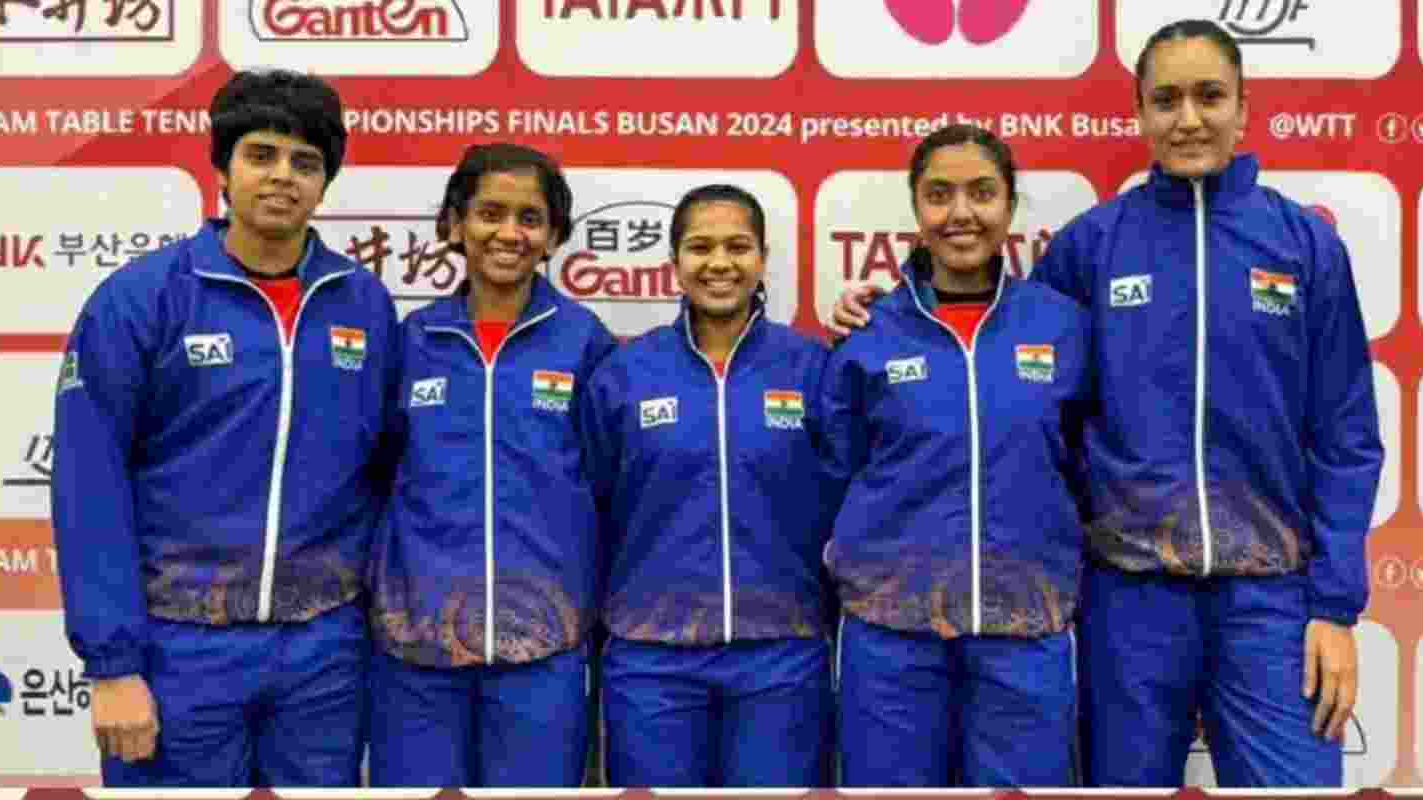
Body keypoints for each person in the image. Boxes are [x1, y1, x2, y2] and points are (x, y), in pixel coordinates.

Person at [832, 19, 1384, 788]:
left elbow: (1347, 435)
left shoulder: (1303, 246)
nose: (1188, 118)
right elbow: (990, 354)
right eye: (1166, 100)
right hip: (1128, 597)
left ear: (1243, 107)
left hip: (1272, 600)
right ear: (1140, 115)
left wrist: (1334, 605)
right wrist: (884, 307)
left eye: (1208, 97)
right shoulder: (1094, 248)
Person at [51, 69, 399, 787]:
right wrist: (113, 665)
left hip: (322, 654)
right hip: (180, 648)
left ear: (326, 183)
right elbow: (90, 485)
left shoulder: (361, 303)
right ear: (222, 167)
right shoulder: (142, 299)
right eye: (261, 154)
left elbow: (385, 472)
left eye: (306, 163)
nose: (282, 178)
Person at [816, 124, 1091, 788]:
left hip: (1024, 627)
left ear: (1010, 207)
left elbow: (1088, 465)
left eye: (981, 193)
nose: (961, 213)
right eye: (939, 195)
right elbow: (833, 475)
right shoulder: (869, 331)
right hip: (891, 633)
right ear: (916, 208)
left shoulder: (1061, 324)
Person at [366, 143, 617, 787]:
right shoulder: (411, 341)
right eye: (490, 213)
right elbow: (375, 475)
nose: (510, 233)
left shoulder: (586, 343)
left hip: (543, 646)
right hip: (417, 645)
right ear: (455, 224)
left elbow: (609, 486)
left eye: (530, 218)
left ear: (554, 235)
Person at [578, 184, 837, 787]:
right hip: (651, 657)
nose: (719, 263)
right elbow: (592, 503)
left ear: (763, 259)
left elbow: (845, 498)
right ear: (674, 264)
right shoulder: (625, 375)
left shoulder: (813, 368)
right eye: (700, 247)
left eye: (737, 246)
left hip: (782, 651)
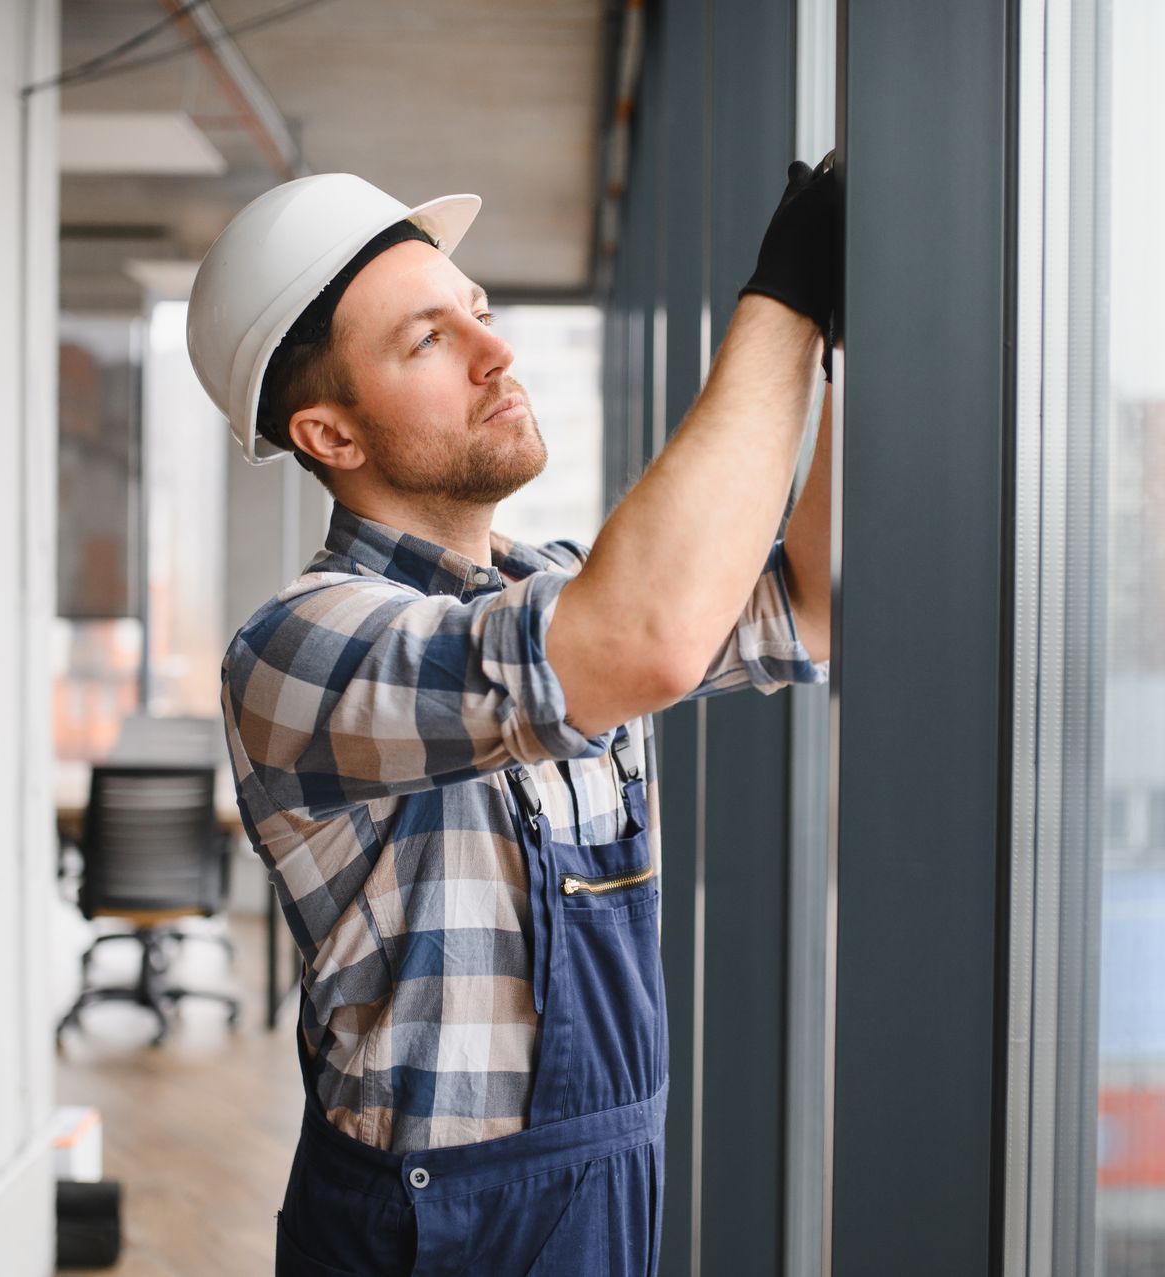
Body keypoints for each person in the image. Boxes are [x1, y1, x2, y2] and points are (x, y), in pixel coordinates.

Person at [187, 160, 839, 1276]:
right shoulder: (301, 645)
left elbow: (817, 606)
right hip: (435, 1231)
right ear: (331, 436)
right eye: (430, 341)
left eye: (478, 313)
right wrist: (777, 298)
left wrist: (839, 334)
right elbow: (646, 637)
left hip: (603, 1183)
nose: (499, 354)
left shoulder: (558, 593)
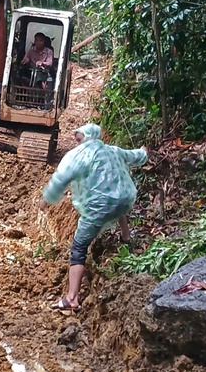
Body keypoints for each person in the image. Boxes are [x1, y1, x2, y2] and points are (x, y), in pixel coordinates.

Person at [39, 123, 148, 312]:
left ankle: (71, 298)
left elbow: (61, 179)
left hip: (100, 206)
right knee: (117, 202)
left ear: (87, 137)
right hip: (126, 198)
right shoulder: (112, 150)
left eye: (78, 139)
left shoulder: (79, 156)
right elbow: (135, 156)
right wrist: (144, 152)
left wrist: (46, 200)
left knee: (79, 247)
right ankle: (126, 238)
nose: (77, 142)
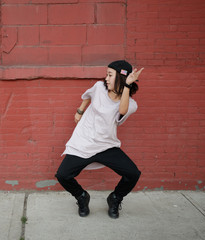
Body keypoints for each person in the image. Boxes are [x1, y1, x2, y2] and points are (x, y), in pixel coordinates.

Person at [55, 60, 144, 219]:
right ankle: (82, 197)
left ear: (122, 78)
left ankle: (115, 198)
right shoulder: (98, 88)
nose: (106, 79)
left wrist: (127, 86)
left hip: (106, 146)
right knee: (62, 175)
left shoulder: (131, 104)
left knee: (133, 173)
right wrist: (80, 111)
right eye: (106, 74)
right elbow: (87, 97)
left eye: (110, 75)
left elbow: (122, 110)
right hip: (84, 142)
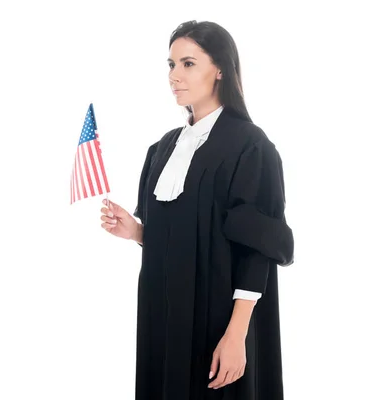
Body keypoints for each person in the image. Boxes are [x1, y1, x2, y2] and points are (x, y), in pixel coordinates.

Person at [100, 20, 294, 400]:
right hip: (163, 312)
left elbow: (258, 250)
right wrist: (136, 231)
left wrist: (236, 334)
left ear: (219, 68)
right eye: (170, 65)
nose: (175, 75)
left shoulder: (250, 146)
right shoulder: (163, 148)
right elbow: (183, 233)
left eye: (188, 63)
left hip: (218, 318)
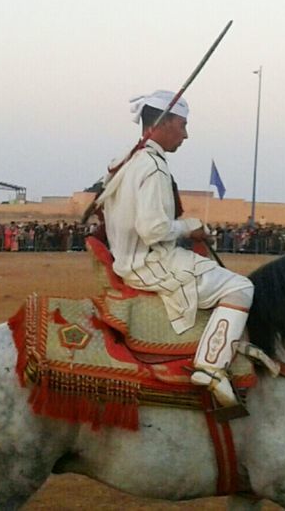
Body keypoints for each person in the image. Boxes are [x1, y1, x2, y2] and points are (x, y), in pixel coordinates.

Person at [96, 91, 254, 413]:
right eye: (182, 125)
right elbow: (153, 229)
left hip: (133, 257)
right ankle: (211, 366)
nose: (185, 134)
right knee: (241, 287)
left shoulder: (125, 161)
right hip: (151, 262)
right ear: (164, 123)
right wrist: (191, 228)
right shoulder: (152, 167)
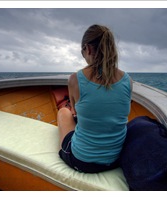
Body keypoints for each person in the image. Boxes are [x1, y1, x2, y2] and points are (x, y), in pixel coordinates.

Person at [57, 24, 133, 173]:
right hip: (116, 159)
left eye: (82, 52)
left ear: (88, 49)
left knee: (64, 113)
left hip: (83, 161)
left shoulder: (75, 79)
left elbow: (75, 113)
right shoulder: (127, 80)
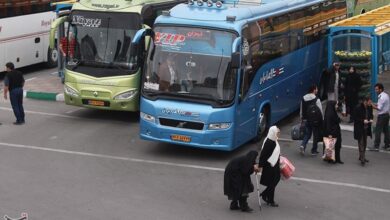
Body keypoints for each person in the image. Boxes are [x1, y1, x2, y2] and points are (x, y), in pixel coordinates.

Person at [258, 126, 281, 207]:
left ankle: (265, 194)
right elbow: (263, 155)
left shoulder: (273, 140)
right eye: (277, 133)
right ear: (273, 133)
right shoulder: (269, 142)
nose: (278, 134)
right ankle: (270, 200)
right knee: (273, 182)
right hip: (270, 166)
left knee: (274, 181)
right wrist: (260, 166)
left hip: (274, 164)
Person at [299, 85, 323, 156]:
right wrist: (321, 120)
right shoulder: (316, 99)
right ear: (314, 90)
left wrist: (301, 118)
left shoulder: (303, 98)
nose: (317, 90)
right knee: (315, 135)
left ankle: (303, 145)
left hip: (306, 119)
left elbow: (301, 109)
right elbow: (320, 111)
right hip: (315, 121)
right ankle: (313, 150)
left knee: (307, 133)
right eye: (316, 89)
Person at [353, 97, 373, 166]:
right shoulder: (358, 108)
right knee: (361, 143)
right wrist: (362, 120)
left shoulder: (369, 107)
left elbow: (371, 115)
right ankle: (362, 159)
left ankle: (361, 156)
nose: (370, 103)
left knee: (365, 143)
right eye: (369, 102)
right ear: (365, 101)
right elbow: (355, 118)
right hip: (359, 128)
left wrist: (370, 119)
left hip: (366, 128)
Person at [371, 83, 390, 151]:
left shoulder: (381, 97)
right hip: (387, 115)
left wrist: (371, 105)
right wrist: (374, 104)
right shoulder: (386, 95)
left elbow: (379, 108)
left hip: (382, 116)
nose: (375, 90)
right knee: (386, 130)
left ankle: (376, 146)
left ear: (380, 89)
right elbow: (380, 104)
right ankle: (387, 145)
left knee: (378, 130)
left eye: (376, 89)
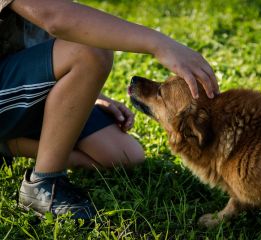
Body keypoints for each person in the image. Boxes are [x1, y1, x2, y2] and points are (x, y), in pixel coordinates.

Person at [0, 0, 219, 220]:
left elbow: (52, 35)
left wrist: (84, 92)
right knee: (91, 51)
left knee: (124, 155)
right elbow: (54, 18)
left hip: (20, 82)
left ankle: (8, 145)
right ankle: (43, 184)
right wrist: (160, 44)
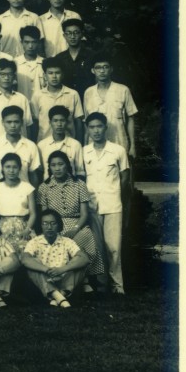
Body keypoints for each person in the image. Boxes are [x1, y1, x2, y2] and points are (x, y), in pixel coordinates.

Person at [38, 150, 105, 287]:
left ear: (67, 165)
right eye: (53, 165)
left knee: (84, 238)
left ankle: (86, 278)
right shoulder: (44, 187)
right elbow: (45, 215)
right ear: (49, 168)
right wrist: (52, 227)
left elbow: (84, 214)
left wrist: (75, 229)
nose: (57, 168)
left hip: (77, 223)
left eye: (60, 164)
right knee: (60, 242)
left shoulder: (79, 184)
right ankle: (66, 279)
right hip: (54, 225)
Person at [82, 112, 131, 294]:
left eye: (99, 126)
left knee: (114, 247)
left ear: (105, 127)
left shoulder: (118, 150)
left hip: (112, 204)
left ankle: (117, 286)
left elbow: (125, 177)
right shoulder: (84, 152)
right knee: (96, 247)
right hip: (92, 206)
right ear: (88, 129)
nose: (96, 131)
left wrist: (117, 194)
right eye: (92, 127)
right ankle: (101, 286)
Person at [22, 210, 90, 308]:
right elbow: (25, 260)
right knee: (32, 266)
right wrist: (46, 269)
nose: (49, 227)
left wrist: (62, 269)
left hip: (64, 279)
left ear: (59, 225)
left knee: (80, 264)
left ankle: (58, 296)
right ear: (40, 225)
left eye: (53, 223)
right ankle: (59, 296)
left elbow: (84, 259)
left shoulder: (67, 241)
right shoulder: (34, 242)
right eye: (45, 223)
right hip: (44, 281)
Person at [82, 56, 138, 157]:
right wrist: (85, 146)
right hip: (94, 146)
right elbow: (86, 122)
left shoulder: (123, 90)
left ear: (111, 69)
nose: (102, 71)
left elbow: (131, 118)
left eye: (105, 67)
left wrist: (133, 146)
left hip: (119, 142)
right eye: (98, 68)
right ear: (93, 70)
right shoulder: (88, 92)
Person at [0, 152, 38, 248]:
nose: (11, 170)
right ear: (2, 168)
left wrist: (27, 229)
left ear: (19, 169)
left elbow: (33, 214)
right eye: (7, 167)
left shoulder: (27, 187)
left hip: (23, 227)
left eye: (14, 167)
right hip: (1, 228)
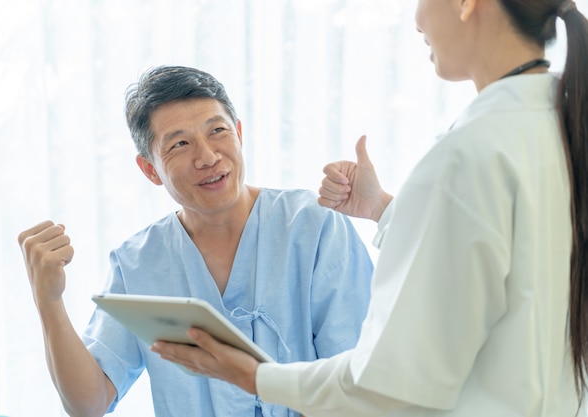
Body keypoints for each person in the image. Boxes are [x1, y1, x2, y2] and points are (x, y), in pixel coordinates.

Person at [151, 0, 588, 415]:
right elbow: (519, 266)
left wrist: (257, 377)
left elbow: (393, 381)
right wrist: (385, 209)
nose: (417, 20)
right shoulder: (559, 127)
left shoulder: (470, 153)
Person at [17, 66, 374, 417]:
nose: (207, 156)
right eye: (180, 144)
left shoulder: (314, 227)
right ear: (150, 169)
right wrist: (49, 302)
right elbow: (88, 403)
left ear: (238, 133)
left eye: (217, 131)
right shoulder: (139, 262)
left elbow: (358, 383)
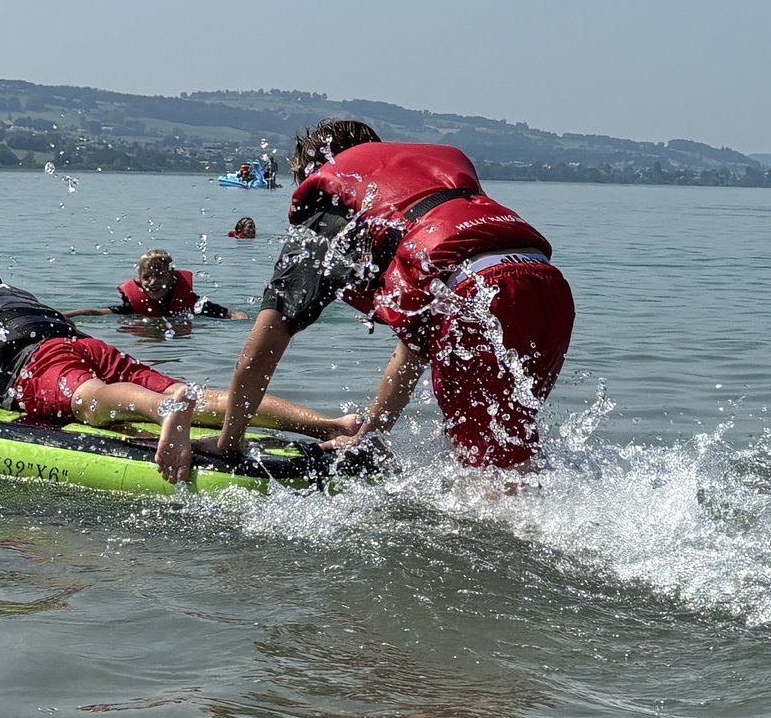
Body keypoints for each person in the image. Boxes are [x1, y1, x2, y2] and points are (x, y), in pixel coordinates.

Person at [0, 237, 358, 479]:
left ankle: (165, 410)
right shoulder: (13, 294)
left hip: (38, 365)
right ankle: (332, 424)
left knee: (90, 401)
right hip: (81, 342)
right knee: (206, 397)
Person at [199, 119, 575, 474]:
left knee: (494, 472)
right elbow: (414, 348)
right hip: (548, 288)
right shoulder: (422, 191)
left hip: (480, 294)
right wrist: (372, 436)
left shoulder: (333, 203)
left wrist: (229, 442)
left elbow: (262, 346)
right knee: (505, 444)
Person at [64, 248, 248, 321]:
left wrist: (243, 320)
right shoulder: (133, 306)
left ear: (171, 277)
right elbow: (95, 312)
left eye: (160, 276)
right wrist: (61, 315)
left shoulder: (193, 303)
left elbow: (231, 314)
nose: (153, 283)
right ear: (139, 279)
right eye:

════════════════════

== Exercise instructions ==
At the line containing "left elbow: (262, 346)", start transcribing exactly, and continue through the last line of the listing. Stop there and add nothing.

== Solved exercise ==
left elbow: (262, 346)
right knee: (505, 444)
Person at [64, 248, 248, 321]:
left wrist: (243, 320)
right shoulder: (133, 306)
left ear: (171, 277)
right elbow: (95, 312)
left eye: (160, 276)
right wrist: (61, 315)
left shoulder: (193, 303)
left elbow: (231, 314)
nose: (153, 283)
right ear: (139, 279)
right eye:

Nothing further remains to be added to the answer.